▼
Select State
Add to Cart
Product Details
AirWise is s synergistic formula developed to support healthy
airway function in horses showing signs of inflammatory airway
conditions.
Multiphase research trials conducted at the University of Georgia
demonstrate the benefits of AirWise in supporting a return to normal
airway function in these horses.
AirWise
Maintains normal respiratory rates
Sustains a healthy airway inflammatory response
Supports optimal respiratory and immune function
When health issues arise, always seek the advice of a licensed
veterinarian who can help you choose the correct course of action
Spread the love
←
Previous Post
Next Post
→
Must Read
▲
▼
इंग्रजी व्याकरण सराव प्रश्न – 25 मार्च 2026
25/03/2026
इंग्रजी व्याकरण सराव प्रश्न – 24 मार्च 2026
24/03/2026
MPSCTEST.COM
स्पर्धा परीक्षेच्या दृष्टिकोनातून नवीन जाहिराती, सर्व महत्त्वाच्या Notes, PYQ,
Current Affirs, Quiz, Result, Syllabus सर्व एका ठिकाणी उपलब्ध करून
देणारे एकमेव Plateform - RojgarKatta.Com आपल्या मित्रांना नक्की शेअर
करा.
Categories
▲
The result should be every line of the material that contains the word "AirWise", so copy those lines.

ANSWER TO THIS TASK –
AirWise is s synergistic formula developed to support healthy
demonstrate the benefits of AirWise in supporting a return to normal
AirWise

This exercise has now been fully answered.